When we set aside time in our day to attend an event with a particular speaker, we must consider the selection and approval by a segment of the campus community of this person. Broadly speaking, it seems safe to assume that this individual has made statements and commitments that evoke positive responses, at least somewhere. This, by the way, represents the basis for arguments favoring ideological diversity: that, absent a broad and representative distribution of political perspectives, our exposure to deviant, but potentially insightful, ideas will be curtailed. 

If this line of reasoning represents a genuine dedication to self-improvement, via an occasional exodus from one’s conceptual comfort zone, then it will take much more than vibrant disagreements about isolated issues; instead, voices must be elevated and heard that do not conform to the conventions expected by the middle-of-the-road orthodoxy of mainstream, respectable discourse.

What is it that allows us to take a particular speaker seriously enough to slice those precious hours out of our days, which we constantly protest are packed to a point past bursting asunder? Generally speaking, in other words, why even bother? The mainstream reaction, of course, is that we should make maximum use of our cosmopolitan environment, that we should make ourselves noticeable and impressive in the eyes of the particular movers and shakers in whose shoes we might aspire to eventually step. Such rhetoric is characteristic of a very particular regime of titular esteem. That is to say, we elevate credentials and affiliations over the specific accomplishments that supposedly distinguish the individual under consideration.
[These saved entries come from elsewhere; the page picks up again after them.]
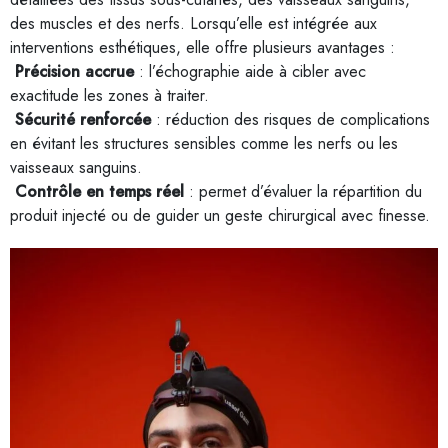
des muscles et des nerfs. Lorsqu’elle est intégrée aux
interventions esthétiques, elle offre plusieurs avantages :
Précision accrue
: l’échographie aide à cibler avec
exactitude les zones à traiter.
Sécurité renforcée
: réduction des risques de complications
en évitant les structures sensibles comme les nerfs ou les
vaisseaux sanguins.
Contrôle en temps réel
: permet d’évaluer la répartition du
produit injecté ou de guider un geste chirurgical avec finesse.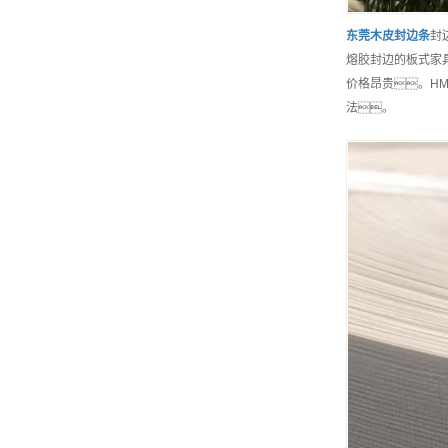
东莞
木皮封边条
封
熔胶封边的板式家具
价格昂贵。H
法。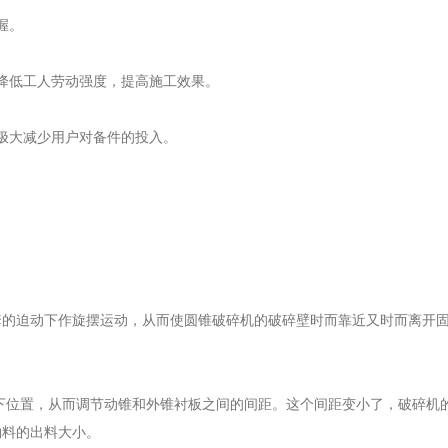
握。
降低工人劳动强度，提高施工效果。
极大减少用户对备件的投入。
套的迫动下作旋摆运动，从而使圆锥破碎机的破碎壁时而靠近又时而离开
下位置，从而调节动锥和外锥衬板之间的间距。这个间距变小了，破碎机
物料的出料大小。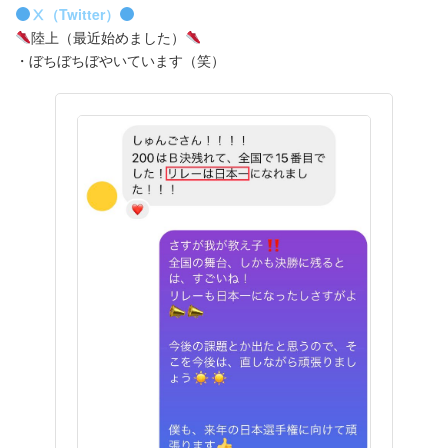
Ⅹ（Twitter）
陸上（最近始めました）
・ぼちぼちぼやいています（笑）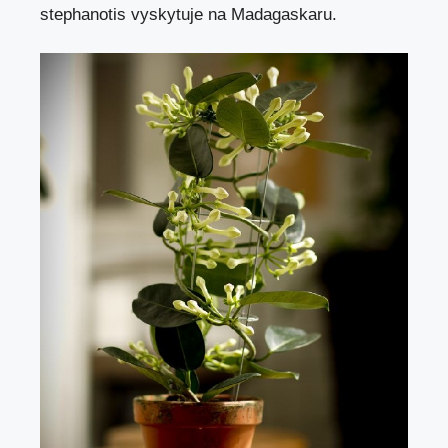
stephanotis vyskytuje na Madagaskaru.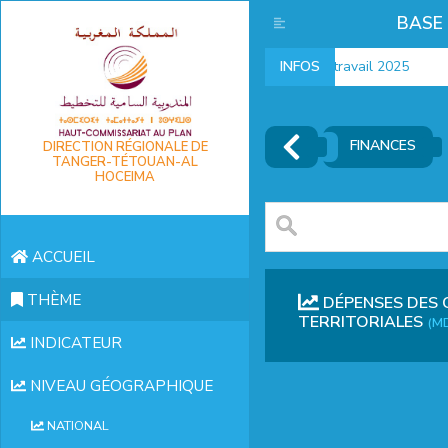
BASE
Indicateurs marché du travail 2025
INFOS
FINANCES
DIRECTION RÉGIONALE DE
TANGER-TÉTOUAN-AL
HOCEIMA
ACCUEIL
THÈME
DÉPENSES DES 
TERRITORIALES
(M
INDICATEUR
NIVEAU GÉOGRAPHIQUE
NATIONAL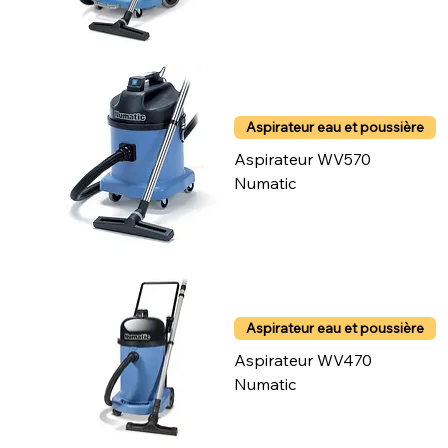
Aspirateur eau et poussière
Aspirateur WV570
Numatic
Aspirateur eau et poussière
Aspirateur WV470
Numatic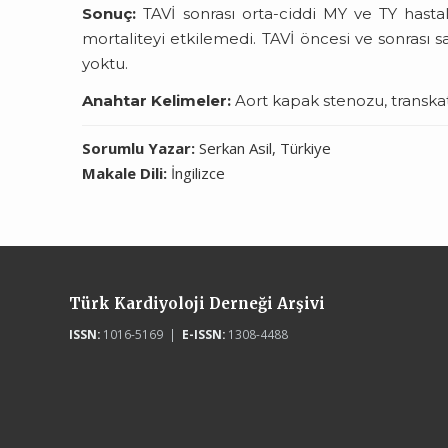
Sonuç:
TAVİ sonrası orta-ciddi MY ve TY hasta
mortaliteyi etkilemedi. TAVİ öncesi ve sonrası sa
yoktu.
Anahtar Kelimeler:
Aort kapak stenozu, transkat
Sorumlu Yazar:
Serkan Asil, Türkiye
Makale Dili:
İngilizce
Türk Kardiyoloji Derneği Arşivi
ISSN:
1016-5169 |
E-ISSN:
1308-4488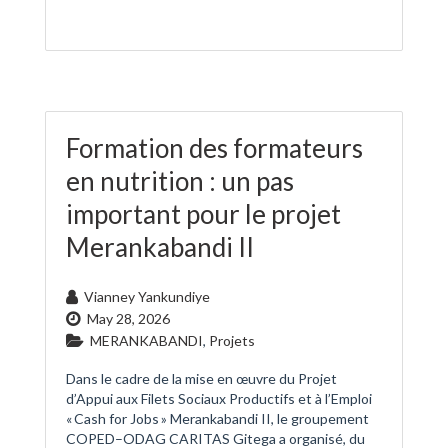
Formation des formateurs
en nutrition : un pas
important pour le projet
Merankabandi II
Vianney Yankundiye
May 28, 2026
MERANKABANDI
,
Projets
Dans le cadre de la mise en œuvre du Projet
d’Appui aux Filets Sociaux Productifs et à l’Emploi
« Cash for Jobs » Merankabandi II, le groupement
COPED–ODAG CARITAS Gitega a organisé, du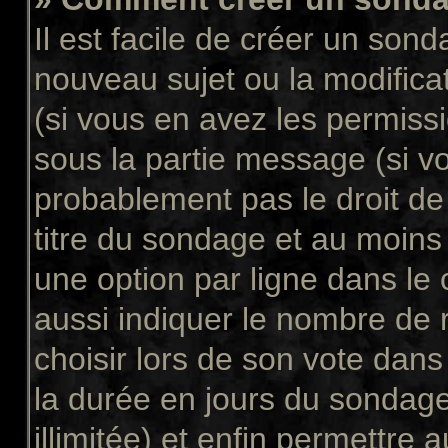
Il est facile de créer un sond
nouveau sujet ou la modifica
(si vous en avez les permissi
sous la partie message (si v
probablement pas le droit de
titre du sondage et au moins
une option par ligne dans l
aussi indiquer le nombre de 
choisir lors de son vote dans “
la durée en jours du sondage
illimitée) et enfin permettre a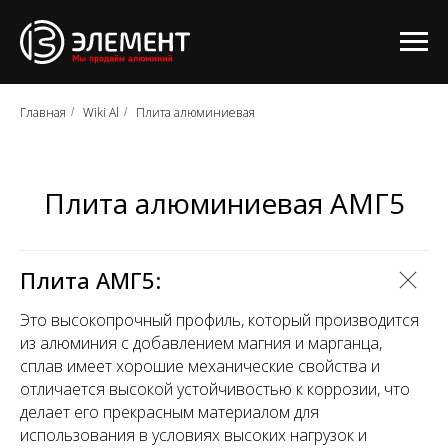
Главная
Wiki Al
Плита алюминиевая
/
/
Плита алюминиевая АМГ5
Плита АМГ5:
Это высокопрочный профиль, который производится
из алюминия с добавлением магния и марганца,
сплав имеет хорошие механические свойства и
отличается высокой устойчивостью к коррозии, что
делает его прекрасным материалом для
использования в условиях высоких нагрузок и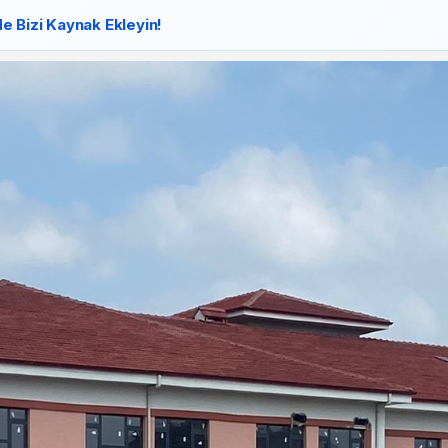
e Bizi Kaynak Ekleyin!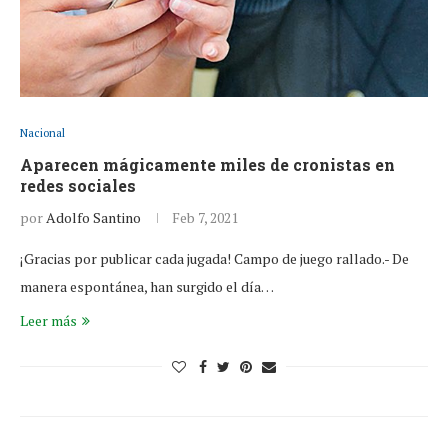
Nacional
Aparecen mágicamente miles de cronistas en
redes sociales
por
Adolfo Santino
Feb 7, 2021
¡Gracias por publicar cada jugada! Campo de juego rallado.- De
manera espontánea, han surgido el día…
Leer más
But it tends to be the case that these people are where they are precisely because they do not play distinctive or revolutionary roles; rather, they have had the good, self-preserving sense to refrain from rocking the boat too aggressively. This is not a categorical case against stability, but with the understanding that institutions have assumptions that gain momentum over time, those who serve as their heralds and figureheads must be identified with those assumptions. The values that flow from these structures, despite what their advocates might profess, are no more factual than those voiced by their opponents.

Occasionally, speakers are chosen for deviating from the default narrative.  Furthermore, there are generally no efforts to explicitly prevent their participation in campus discourse. While they may be even more deserving of praise than their competent, but conformist, counterparts in the political and social middle, they are not afforded the same type of audience; their speech is not taken quite so seriously. They do not emulate the behaviors of an elite in-group, and they are therefore denied full entry not by formal edict, but through the instrumentality of a false, unbiased impartiality that relegates their input to the discursive sidelines. This is not to say that people should attend everything or nothing, or that we should judge one another on the basis of where we spend our time. Yet the association of dissident voices with ideology, as though strident political conviction, as opposed to the innocently tedious speeches of mainstream voices, is equivalent to membership in a cult whose every ritual is beyond the pale, ignores the very tangible ideological presuppositions taken for granted, if not stated outright, on center stage.

Those who occupy the center can afford to remain calm, to articulate themselves with the poise that we've come to expect of professionals who have long ago mastered their fields. As such, we associate urgency and dissent with bias and stridency; the center is invariably depicted as the reasonable, that which is without arbitrary prejudices or baseless presumptions or unfounded starting points. This allows us, as a general rule, to be more impressed with those who, for instance, fight their way from the middle to the top than by those who struggle from sinking even more, having started clinging to the first rung of a social ladder, the existence of which it is inconvenient even to contemplate. But we are here, hopefully, to get something out of our experience that goes beyond the expediency of the comforting outlook of the default culture.